De uma viagem à África, o rapper paulista Emicida, 31 anos, concebeu o elogiado álbum Sobre Crianças, Quadris, Pesadelos e Lições de Casa. E, com ele, aproveitou para afiar ainda mais o discurso sobre identidade negra, desigualdade social, miscigenação. Mas, o disco lançado em 2015 já não é mais o mesmo no palco, como você verá no show que o artista faz domingo na Concha Acústica do TCA, com abertura de OQuadro. Em entrevista rapidinha ao CORREIO, Emicida explica o motivo e fala sobre a cena rapper no Brasil e em Portugal.
Você já está rodando há tempos com a turnê de Sobre Crianças…, cujo show inclui também versões pra faixas de Glorioso e coisas do início da carreira. Como é que esse show foi amadurecendo? Está muito diferente do projeto original ou você é daqueles que segue um script?
Eu diria que ele segue com o mesmo pano de fundo, que é o disco, a viagem para a África, mas você tem razão, o show foi mudando bem desde a estreia, lá em 2015. Eu não sigo scripts, gosto muito de sentir a energia do público para decidir o que apresentar. Então, muita coisa acaba sendo resolvida na hora mesmo. Isso é muito importante para mim, estar conectado com quem está à minha frente.
No meio do caminho, ainda trabalhando com Sobre Crianças, você está para lançar Língua Franca, projeto coletivo com Rael e os portugueses Capicua e Valete. Como foi essa interação com o rap português? A cena por lá é forte?
Saíram 2 singles até agora, o disco deve sair até o fim do mês. Há uma cena forte em Portugal e o rap brasileiro conhece os artistas de lá, assim como os portugueses conhecem alguns artistas do rap daqui. Em minhas turnês pela Europa sempre pensei porque é que não estamos mais conectados, já que falamos a mesma língua…
Por falar em cena, o rap no Brasil entrou num outro patamar, desde o estouro dos Racionais, né? E tem alcançado um público mais amplo graças a artistas como você, Criolo, Karol Conka… Para além de um mercado que se abre e fortalece, na sua opinião, qual a importância disso no Brasil de hoje?

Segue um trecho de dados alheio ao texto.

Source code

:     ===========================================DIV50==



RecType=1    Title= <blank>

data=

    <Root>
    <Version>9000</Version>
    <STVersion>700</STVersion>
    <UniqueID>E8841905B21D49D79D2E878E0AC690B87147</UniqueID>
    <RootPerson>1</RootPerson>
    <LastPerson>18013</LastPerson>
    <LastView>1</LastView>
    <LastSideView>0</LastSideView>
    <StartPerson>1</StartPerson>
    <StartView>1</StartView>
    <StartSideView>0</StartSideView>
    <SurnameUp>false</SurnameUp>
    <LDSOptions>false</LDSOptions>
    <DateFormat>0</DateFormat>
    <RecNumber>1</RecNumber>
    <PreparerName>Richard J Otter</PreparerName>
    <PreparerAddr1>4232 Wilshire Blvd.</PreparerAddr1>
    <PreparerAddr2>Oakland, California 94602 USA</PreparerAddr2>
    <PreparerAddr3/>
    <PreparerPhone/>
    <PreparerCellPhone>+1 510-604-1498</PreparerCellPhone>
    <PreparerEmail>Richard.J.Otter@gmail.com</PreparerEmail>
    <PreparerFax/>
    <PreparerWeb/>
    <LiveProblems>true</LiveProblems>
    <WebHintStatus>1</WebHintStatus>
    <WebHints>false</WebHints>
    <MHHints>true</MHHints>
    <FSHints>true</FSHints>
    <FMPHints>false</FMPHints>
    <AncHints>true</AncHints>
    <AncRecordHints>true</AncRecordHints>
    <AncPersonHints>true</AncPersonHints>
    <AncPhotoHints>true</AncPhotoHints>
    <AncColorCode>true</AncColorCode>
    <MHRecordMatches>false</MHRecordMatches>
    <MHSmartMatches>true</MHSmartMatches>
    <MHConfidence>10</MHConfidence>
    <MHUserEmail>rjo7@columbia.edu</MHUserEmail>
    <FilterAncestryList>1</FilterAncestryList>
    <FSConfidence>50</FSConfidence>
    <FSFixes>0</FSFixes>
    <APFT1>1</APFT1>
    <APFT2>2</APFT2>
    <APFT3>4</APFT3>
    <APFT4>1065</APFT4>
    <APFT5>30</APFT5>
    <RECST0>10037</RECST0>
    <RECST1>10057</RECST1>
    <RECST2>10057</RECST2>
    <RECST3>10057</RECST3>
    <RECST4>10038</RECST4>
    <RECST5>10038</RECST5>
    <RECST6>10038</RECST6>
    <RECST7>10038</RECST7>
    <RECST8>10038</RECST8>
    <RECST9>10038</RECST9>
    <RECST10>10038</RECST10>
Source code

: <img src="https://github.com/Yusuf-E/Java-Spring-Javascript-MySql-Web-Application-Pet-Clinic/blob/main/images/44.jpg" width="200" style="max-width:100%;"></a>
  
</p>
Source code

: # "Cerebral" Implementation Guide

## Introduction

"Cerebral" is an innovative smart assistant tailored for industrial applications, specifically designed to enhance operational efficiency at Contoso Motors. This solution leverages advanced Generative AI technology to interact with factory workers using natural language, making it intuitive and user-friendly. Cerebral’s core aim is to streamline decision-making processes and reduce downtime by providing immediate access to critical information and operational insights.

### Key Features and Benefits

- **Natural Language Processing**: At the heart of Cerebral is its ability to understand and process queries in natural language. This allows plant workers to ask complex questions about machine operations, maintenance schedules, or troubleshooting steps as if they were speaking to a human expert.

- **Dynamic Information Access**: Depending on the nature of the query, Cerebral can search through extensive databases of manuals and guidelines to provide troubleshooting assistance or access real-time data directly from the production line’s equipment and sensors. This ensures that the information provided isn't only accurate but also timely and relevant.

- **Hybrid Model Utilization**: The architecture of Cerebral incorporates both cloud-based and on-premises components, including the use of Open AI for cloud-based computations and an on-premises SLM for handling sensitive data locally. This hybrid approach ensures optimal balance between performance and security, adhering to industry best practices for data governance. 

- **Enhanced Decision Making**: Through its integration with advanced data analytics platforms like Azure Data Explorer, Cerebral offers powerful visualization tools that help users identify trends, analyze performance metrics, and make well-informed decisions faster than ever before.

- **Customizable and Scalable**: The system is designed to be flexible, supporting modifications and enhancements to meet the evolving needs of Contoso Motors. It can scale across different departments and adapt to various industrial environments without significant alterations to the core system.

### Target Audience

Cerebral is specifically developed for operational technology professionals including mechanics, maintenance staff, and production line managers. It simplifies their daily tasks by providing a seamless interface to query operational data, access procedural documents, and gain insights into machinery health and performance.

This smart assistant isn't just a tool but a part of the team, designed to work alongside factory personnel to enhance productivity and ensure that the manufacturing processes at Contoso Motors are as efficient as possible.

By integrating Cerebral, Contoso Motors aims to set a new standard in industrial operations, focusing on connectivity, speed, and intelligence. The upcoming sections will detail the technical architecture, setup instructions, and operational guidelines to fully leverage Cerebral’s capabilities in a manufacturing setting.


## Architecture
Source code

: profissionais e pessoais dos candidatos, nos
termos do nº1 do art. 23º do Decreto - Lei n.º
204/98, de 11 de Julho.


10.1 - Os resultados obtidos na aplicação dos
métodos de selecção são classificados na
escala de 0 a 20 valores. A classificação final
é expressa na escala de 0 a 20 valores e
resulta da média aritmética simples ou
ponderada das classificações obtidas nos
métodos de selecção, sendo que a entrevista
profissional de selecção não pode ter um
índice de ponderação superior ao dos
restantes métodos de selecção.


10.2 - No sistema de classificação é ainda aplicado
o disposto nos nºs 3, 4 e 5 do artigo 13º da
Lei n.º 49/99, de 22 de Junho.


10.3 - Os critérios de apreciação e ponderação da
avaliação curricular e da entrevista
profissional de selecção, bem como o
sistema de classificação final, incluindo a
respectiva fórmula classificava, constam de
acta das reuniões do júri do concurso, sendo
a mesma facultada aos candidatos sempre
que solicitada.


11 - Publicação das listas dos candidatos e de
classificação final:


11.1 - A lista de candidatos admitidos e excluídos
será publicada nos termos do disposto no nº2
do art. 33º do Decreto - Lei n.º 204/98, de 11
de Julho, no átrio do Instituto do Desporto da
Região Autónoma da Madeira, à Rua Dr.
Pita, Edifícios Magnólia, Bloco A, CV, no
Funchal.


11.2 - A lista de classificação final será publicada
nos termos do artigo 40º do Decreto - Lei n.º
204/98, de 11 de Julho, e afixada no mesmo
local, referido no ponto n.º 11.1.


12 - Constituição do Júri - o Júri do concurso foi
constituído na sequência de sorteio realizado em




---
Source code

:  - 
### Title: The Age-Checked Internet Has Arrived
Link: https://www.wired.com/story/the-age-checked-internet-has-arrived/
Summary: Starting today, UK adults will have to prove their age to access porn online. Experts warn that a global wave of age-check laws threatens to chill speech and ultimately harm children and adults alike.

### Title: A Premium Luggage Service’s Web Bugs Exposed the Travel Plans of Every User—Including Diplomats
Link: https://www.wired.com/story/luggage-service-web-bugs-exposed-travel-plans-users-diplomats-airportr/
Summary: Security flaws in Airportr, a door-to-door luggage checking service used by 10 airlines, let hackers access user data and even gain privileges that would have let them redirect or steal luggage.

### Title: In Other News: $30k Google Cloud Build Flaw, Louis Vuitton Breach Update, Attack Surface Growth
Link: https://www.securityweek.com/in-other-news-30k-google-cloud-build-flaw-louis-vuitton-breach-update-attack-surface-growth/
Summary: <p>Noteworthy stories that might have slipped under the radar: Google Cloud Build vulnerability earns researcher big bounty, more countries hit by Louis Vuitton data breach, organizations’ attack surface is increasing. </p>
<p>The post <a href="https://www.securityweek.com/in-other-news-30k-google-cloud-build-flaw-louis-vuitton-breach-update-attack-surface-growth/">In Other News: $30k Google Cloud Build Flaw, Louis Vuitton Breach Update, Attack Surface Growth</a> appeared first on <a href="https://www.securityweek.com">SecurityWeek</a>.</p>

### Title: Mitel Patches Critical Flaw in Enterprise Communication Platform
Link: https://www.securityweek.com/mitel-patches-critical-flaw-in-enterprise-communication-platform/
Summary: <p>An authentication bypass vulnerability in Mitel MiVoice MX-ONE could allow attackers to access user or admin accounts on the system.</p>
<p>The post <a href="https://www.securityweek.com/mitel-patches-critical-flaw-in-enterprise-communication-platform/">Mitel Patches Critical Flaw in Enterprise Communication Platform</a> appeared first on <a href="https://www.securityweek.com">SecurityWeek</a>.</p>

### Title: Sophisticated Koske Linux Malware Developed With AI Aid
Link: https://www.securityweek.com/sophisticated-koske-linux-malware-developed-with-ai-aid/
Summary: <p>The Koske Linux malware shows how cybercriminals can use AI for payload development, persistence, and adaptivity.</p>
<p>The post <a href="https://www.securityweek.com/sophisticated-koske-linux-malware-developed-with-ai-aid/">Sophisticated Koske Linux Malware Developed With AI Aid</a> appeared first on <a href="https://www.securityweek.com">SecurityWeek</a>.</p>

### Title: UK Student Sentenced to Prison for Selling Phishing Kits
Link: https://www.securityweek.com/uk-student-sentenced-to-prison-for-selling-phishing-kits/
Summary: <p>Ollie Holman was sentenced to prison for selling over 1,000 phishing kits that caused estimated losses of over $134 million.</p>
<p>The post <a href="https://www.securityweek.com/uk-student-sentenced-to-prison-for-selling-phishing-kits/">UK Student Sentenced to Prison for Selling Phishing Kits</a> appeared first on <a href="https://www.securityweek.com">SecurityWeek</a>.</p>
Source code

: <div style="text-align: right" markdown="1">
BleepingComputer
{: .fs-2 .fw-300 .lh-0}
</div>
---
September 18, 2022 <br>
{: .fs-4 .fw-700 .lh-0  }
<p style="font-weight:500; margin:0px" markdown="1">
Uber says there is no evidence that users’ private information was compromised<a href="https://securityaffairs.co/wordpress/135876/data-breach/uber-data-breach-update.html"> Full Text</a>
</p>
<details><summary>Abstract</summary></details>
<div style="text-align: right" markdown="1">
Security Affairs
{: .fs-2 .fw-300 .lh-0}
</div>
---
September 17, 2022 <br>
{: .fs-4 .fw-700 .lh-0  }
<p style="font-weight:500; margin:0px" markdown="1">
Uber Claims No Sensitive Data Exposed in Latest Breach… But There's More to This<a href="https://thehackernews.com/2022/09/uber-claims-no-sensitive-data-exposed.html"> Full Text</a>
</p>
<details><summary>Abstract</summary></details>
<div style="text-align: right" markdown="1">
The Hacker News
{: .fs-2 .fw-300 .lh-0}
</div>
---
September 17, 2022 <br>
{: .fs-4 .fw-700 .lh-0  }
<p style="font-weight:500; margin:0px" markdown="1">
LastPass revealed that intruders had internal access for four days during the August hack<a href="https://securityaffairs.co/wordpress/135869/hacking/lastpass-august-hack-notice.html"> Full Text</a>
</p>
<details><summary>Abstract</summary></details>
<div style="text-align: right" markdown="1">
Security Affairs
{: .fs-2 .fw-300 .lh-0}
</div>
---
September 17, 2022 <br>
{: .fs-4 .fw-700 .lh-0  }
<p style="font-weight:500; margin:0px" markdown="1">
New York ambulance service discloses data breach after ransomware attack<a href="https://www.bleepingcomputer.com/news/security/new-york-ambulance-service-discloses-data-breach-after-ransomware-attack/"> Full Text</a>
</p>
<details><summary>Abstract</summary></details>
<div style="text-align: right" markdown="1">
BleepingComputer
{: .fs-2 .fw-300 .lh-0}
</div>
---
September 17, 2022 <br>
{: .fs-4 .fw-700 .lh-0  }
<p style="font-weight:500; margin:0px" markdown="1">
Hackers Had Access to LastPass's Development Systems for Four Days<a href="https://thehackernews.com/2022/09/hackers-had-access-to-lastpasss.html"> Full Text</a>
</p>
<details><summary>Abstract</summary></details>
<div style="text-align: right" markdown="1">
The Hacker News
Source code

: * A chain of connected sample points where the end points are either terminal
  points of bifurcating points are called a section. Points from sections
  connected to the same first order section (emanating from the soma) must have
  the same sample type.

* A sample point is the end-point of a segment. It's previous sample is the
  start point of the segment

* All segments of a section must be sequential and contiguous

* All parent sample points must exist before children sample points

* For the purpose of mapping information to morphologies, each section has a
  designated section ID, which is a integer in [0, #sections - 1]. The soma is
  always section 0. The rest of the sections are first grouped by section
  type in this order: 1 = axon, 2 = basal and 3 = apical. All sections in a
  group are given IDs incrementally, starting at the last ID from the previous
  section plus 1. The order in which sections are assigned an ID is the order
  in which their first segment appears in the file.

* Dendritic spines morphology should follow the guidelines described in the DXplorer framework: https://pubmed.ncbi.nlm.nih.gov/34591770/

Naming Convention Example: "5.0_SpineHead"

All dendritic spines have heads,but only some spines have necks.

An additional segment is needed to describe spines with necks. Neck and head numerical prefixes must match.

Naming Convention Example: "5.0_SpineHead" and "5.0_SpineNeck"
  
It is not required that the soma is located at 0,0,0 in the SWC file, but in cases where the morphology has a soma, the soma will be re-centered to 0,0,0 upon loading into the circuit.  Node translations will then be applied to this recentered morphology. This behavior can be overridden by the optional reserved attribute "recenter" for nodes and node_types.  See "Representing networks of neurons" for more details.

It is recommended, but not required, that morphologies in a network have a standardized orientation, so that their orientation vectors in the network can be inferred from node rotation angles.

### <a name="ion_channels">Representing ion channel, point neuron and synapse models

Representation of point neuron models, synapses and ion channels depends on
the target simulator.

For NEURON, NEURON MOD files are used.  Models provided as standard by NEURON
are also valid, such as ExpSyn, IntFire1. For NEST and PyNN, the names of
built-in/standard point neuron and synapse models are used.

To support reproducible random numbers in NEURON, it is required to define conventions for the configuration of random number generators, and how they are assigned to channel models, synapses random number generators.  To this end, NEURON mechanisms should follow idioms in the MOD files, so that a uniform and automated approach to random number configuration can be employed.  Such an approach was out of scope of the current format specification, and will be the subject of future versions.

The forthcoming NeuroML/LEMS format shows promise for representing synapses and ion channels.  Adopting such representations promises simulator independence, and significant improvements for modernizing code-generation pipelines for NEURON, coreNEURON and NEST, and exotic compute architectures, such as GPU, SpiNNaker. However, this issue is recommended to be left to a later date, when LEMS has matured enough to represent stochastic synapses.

É importante os artistas da música rap poderem viver com dignidade de sua arte fazendo aquilo em que acreditam e da forma que querem. É bonito ver o rap em grandes festivais, tocando em eventos com boa estrutura. Acho que este é o caminho.
Eu venho de uma geração que viveu a abertura política nos anos 80 e o rock nacional como agente de conscientização social da garotada da época. Curioso é que agora, com a retração do rock como movimento, esse papel parece estar na mão do rap. Você concorda?
Não concordo. Existe um ponto em que as duas coisas se cruzam em razão dessa origem do rap nas quebradas, mas não que precise estar necessariamente nas mãos do rap ou do hip hop fazer essa conscientização. Acho que essa responsabilidade é de todos como cidadãos. É perigosa essa associação porque nos coloca naquela prateleira que estabelece que nossa música pode ser isso mas não pode ser aquilo, e acima de tudo o rap também é música, arte. Não concordo com a ideia de aprisionar a arte, acho que o rap pode ser sobre o que ele quiser.
Que tal tocar na Concha? Conhece OQuadro, que fará a abertura da noite neste domingo?
Conheço, já nos apresentamos juntos outras vezes. Estou feliz porque amo tocar em Salvador. Junto de amigos que fazem um som bacana é melhor ainda, estou ansioso.
Serviço: Concha Acústica do TCA (Campo Grande). Domingo, às 18h. Ingresso: R$ 40 | R$ 20. Vendas: bilheteria do TCA, SACs Barra e Bela Vista.